Besides, why does the PG-13 rating have such a bad rap anyway? So youcan only say the word “Fuck” once, who cares? No nudity, no problem. Minimal gore? This isn’t Jason Voorhees, its Ninja Turtles for crying out loud, kids are going to see this.  The first film was dark in tone and this film should follow suit, but it should be dark the way a film like the Dark Knight, Taken or Drag Me to Hell is dark. It should take its characters and audiences seriously and push the limits of its rating. You may think that a PG-13 rating is a huge hindrance to a film that is just a ploy to get the most people in the theaters; and while this is the case at times, it can also prove to be a huge inspiration to the storytellers to craft drama, tension and action within the “confines” of this rating. It can be done, but whoever the filmmakers will end up being have to understand that it will be no easy task, but anything worth doing is not supposed to be easy.


Say NO to the franchise/cinematic universe

Seriously Hollywood, we need to talk. You have been putting cart before the horse for years now trying to chase the success of Iron Man and the rest of the MCU, and it needs to stop. Sure, a new Turtles film has franchise potential written all over it, but whoever directs this film needs to take the Spider-Man approach to this film. When director Sam Raimi directed his Spider-Man series, he focused on one film at a time and didn’t even think about a sequel until the previous film was done and in theaters. Sure, contract a director and a group of actors for a series of films if you want, but everyone should be focused on making the best Teenage Mutant Ninja Turtles film that they can.

Bring in someone like director Gareth Evans or Justin Lin, people that take care to understand that character and action need to work hand in hand to make an all-around successful film. Bring in writers and creators like Tom Waltz and TMNT co-creator Kevin Eastman to consult on the story being told by screenwriter Andrew Dodge. The goal of this film shouldn’t be to plant seed for five more sequels that may or may not happen. The goal of a new Turtles film or any film really, is to tell a great story about a hero or heroes facing some kind of oppression keeping them from their goals. Don’t worry about setting up a Casey Jones film or a prequel revolving around the Shredder, the focus needs to be about the Turtles, four brothers trying to live in our world (or at least the world of 1991), using their skills to protect us and themselves from whatever lurks just beyond the dark corners of New York. Don’t worry about post credit scenes or toy deals, worry about the story and the world established by director Steve Barron. Speaking of Barron, maybe he would like another shot at making a Turtles film. Maybe he has more to say about their world or maybe he would like to show off what he’s learned in the years since the original films release.

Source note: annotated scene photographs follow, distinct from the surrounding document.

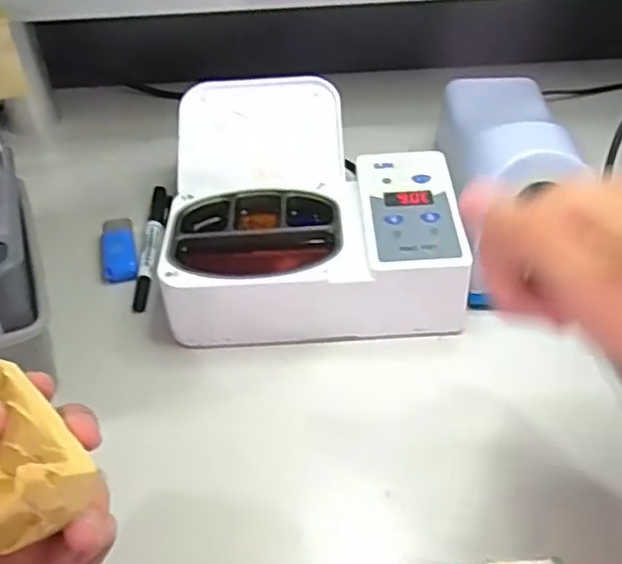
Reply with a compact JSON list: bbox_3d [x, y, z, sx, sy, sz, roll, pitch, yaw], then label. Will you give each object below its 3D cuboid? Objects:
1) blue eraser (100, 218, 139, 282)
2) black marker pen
[{"bbox_3d":[-0.142,-0.025,0.490,0.025,0.009,0.067,-13,42,-10],"label":"blue eraser"},{"bbox_3d":[-0.119,-0.030,0.497,0.016,0.010,0.138,-3,41,1],"label":"black marker pen"}]

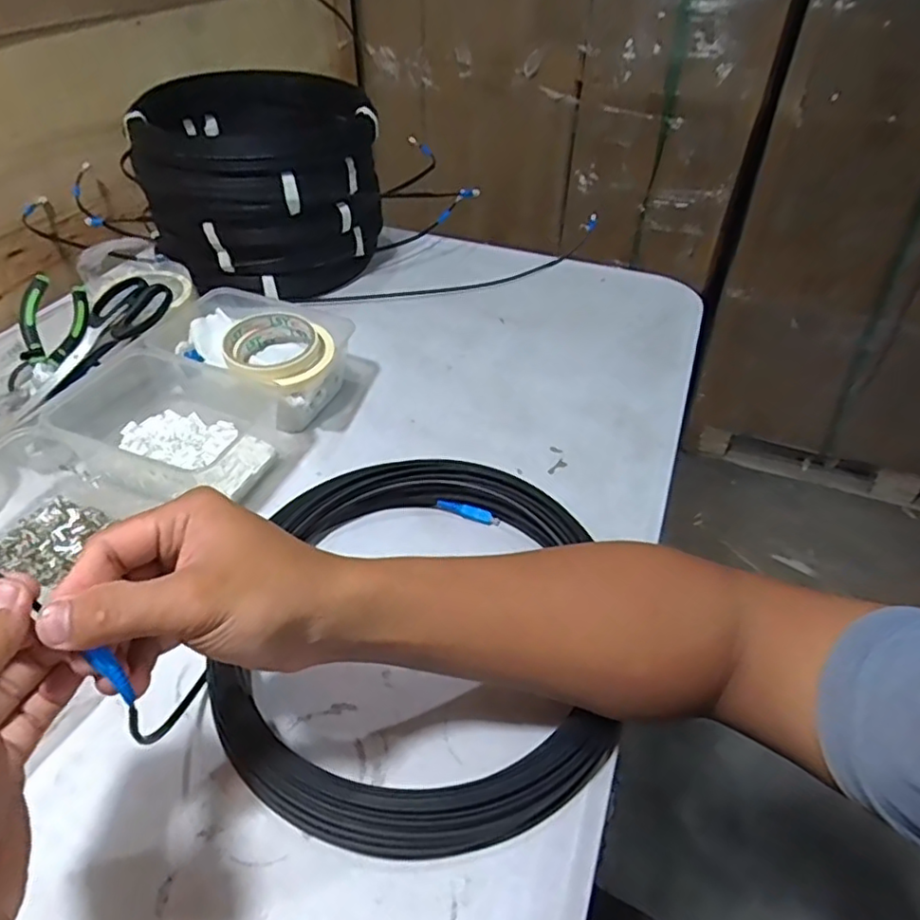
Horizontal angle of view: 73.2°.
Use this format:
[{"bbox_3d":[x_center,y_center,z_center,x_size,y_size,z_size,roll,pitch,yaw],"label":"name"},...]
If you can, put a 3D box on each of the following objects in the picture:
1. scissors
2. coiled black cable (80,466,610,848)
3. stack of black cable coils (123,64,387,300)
[{"bbox_3d":[-0.359,-0.110,0.600,0.073,0.019,0.179,33,76,28],"label":"scissors"},{"bbox_3d":[-0.029,0.108,0.435,0.273,0.041,0.282,11,45,9],"label":"coiled black cable"},{"bbox_3d":[-0.239,-0.334,0.777,0.266,0.200,0.221,1,43,1],"label":"stack of black cable coils"}]

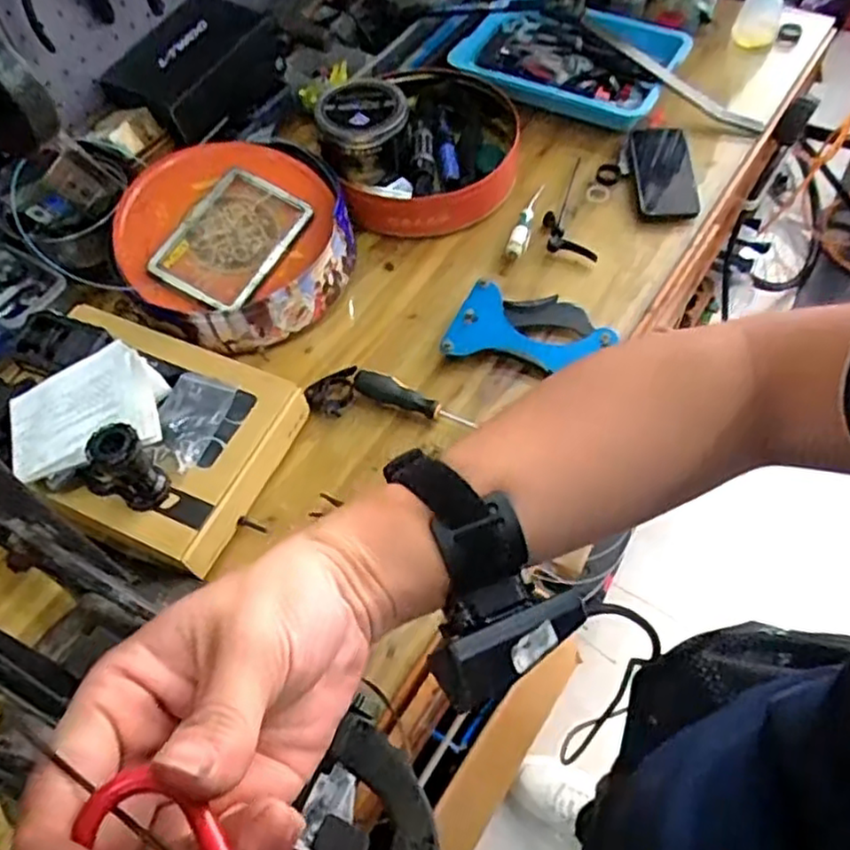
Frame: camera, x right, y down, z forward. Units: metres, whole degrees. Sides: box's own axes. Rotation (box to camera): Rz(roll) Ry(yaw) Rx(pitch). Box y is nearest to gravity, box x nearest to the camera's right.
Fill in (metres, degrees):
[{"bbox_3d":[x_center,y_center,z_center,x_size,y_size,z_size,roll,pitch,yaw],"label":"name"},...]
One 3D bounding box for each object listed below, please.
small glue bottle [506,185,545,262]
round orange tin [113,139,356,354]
[{"bbox_3d":[0.137,-0.277,0.932,0.026,0.032,0.151,13,60,12],"label":"small glue bottle"},{"bbox_3d":[-0.229,-0.227,0.867,0.277,0.115,0.253,-16,59,-5],"label":"round orange tin"}]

Hire voice actors to play the Turtles

Whether you’re going to use practical effects or cgi to bring the Turtles to life (Jim Henson could kill it with another shot at the Turtles, just saying), there is no need to hire “name” actors to portray the Turtles themselves. You want to know why every film about a superhero ends up with them fighting with their mask off? It’s because the studio invested a stupid amount of money in a name actor to play a character, there is no way they’re not going to show off his or her chiseled mug and plaster it on posters everywhere. Since you can have stuntmen playing the Turtles at all times, why not get voice actors who know what they’re doing instead of actors just lending their voice to a film?


Sure, the obvious answer is to just get Nolan North and Troy Baker to voice all four Turtles, but why not someone like Tom Kenny or Johnny Yong Bosch, Phil Lamarr or John Dimaggio? There are so many great voice actors who deserve a shot at a big film like the Turtles, why not just let the Turtles be the stars? Plus, I hate to do this, but this film doesn’t need to cost a hundred and fifty million dollars to make, paying for big name actor will balloon the budget more than it needs to be.